Embracing my inner child

This weekend I embraced my "inner child" and had a blast. Friday night, my oldest pleaded me to leave the comfort of my notes and computer keyboard, and go outside to play. "Are you kidding?" It's 9:00 at night."

"Yeah, but there's no school tomorrow," he pointed out. "So pleeeeeeeeeaaaaase," he begged, managing to summon tears into his eyes.

He could win an Emmy with this performance, I thought. I could have tortured him by making him wait a few more minutes, but the look in his eyes was too pleading. But you weren't ready to stop writing yet, my pratical side whispered. I ignored it and instead smiled warmly at Seth.

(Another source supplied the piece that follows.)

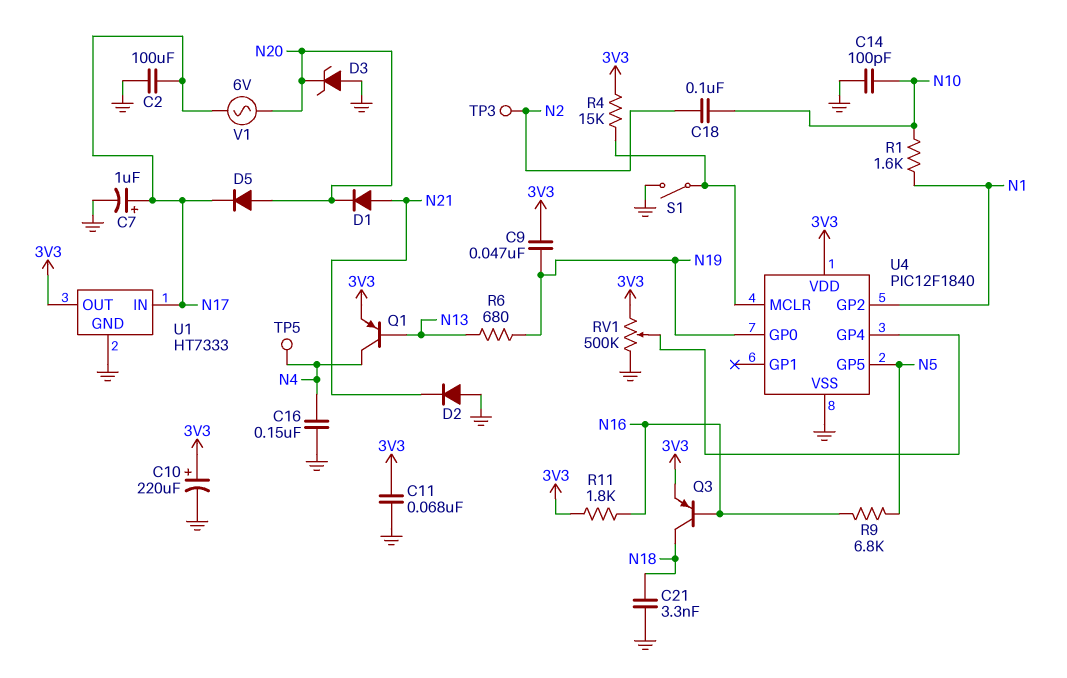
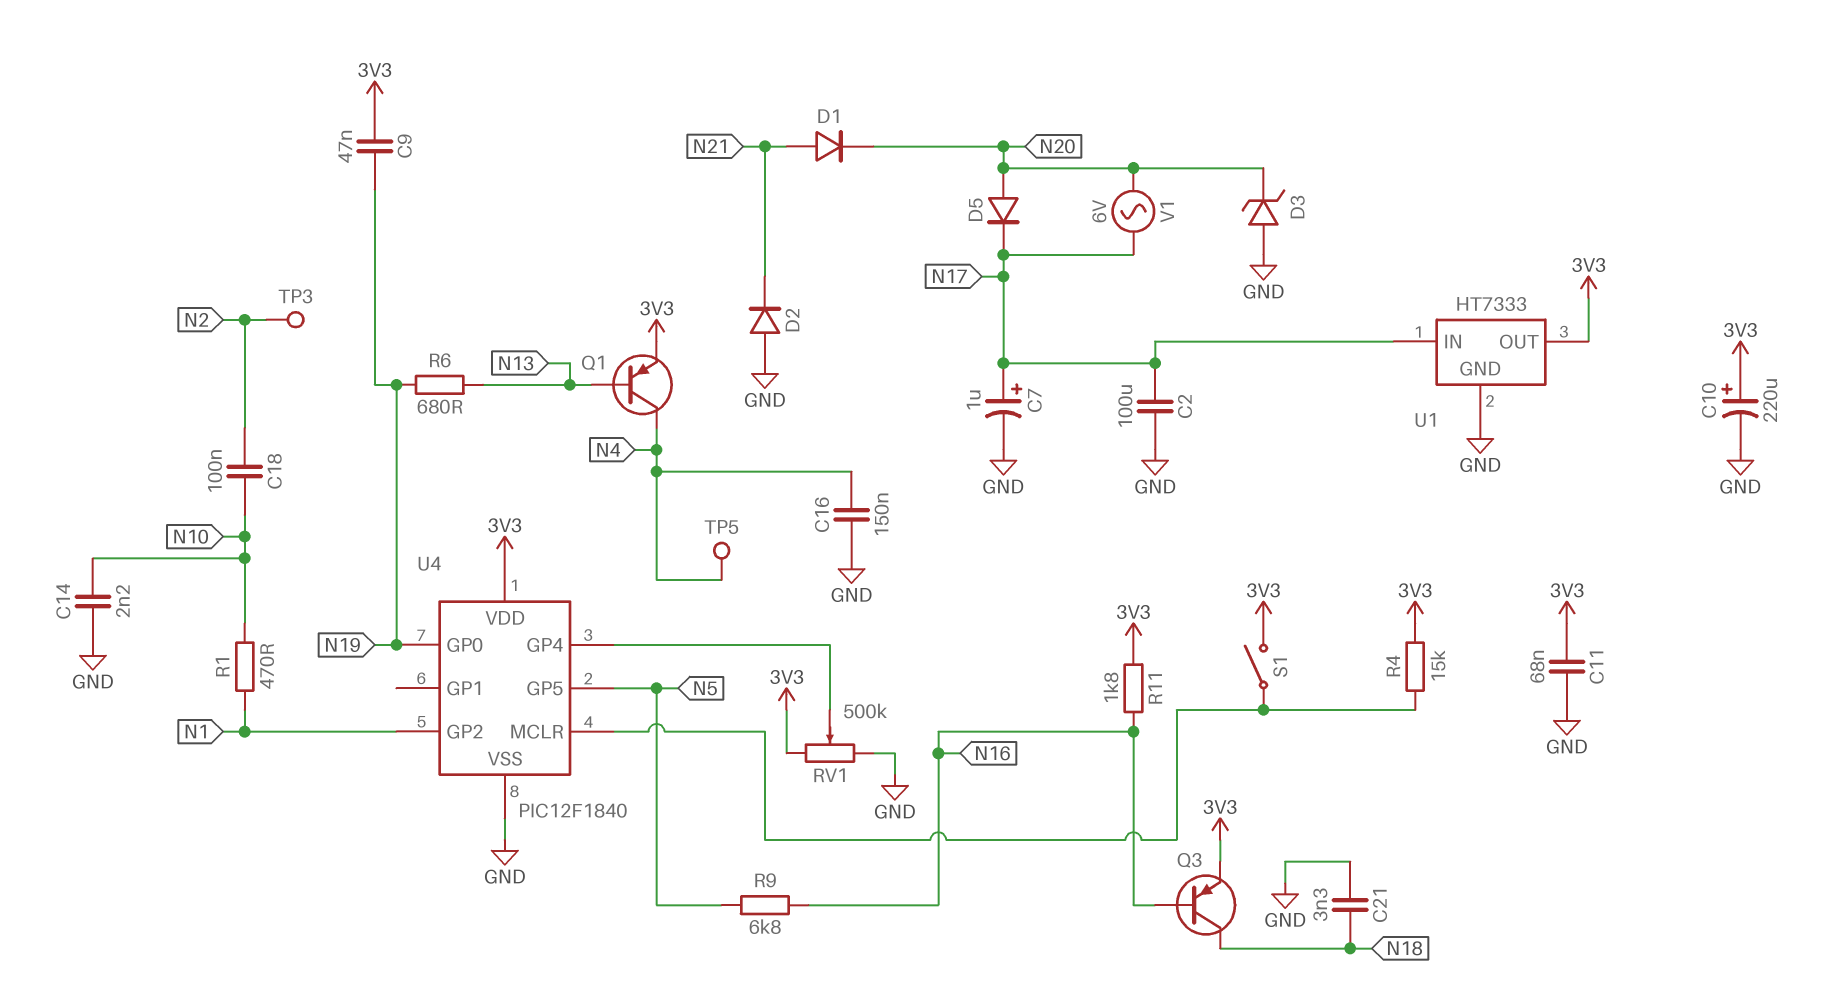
C14: 100pF (GND, N10) -> 2.2nF (GND, N10)
R1: 1.6k (N1, N10) -> 470 (N1, N10)
S1: switch (GND, U4/MCLR) -> switch (3V3, U4/MCLR)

"Okay, you win. Only for a minute though." A cold blast of air hit me in the face, jump-starting my senses as I stepped outdoors into the winter night. I took a deep breath and exhaled as I looked around, enjoying my surroundings. The lights in the town below twinkled merrily, and there was a contented hush in the neighborhood. A light wind caressed my cheek and rattled the dry native grasses nearby; giving off a parched earthy scent..

Seth and I played a joyful game of tag with the dog until we were breathless. "Whadda wanna do now?" Seth gasped.

I shrugged. "I dunno. You're calling the shots right now. What do you wanna do?"

"Spin in circles!"

I groaned inwardly. I knew what the outcome might be of that, and I didn't really relish saying hello to my supper on the ground. "Aw, come on Mommy. It'll be fun!" Mommy. It won't be too much longer till "Mommy" will sound too childish to him, and he'll want nothing more to do with me. I took a deep breath, and with my arms outstretched from my sides, I began to spin.

"Hey, wait for me!" Seth screeched. Together we twirled down the drive into the night, the hint of a moon the only light to guide us. The stars in the black velvet colored sky shimmered and danced as we twirled faster and faster. Finally, we collasped into two giggling, dizzy heaps on the lawn. I glanced over at Seth as he lay in the grass and stared at the sky. Chubby cheeks were disappearing, bring replaced by more manly chiseled facial features. A wave of sadness washed over me; my baby was becoming a man before my very eyes. We lay in the grass a few minutes more, talking and star-gazing. I didn't want the moment to end. I wanted to remember every expression he made, every thing he said. It became cooler as the hour grew later, and finally we went back inside. I was glade I had gone outside, and even more grateful to my son. For a few fleeting moments, he taught me how to be a child again.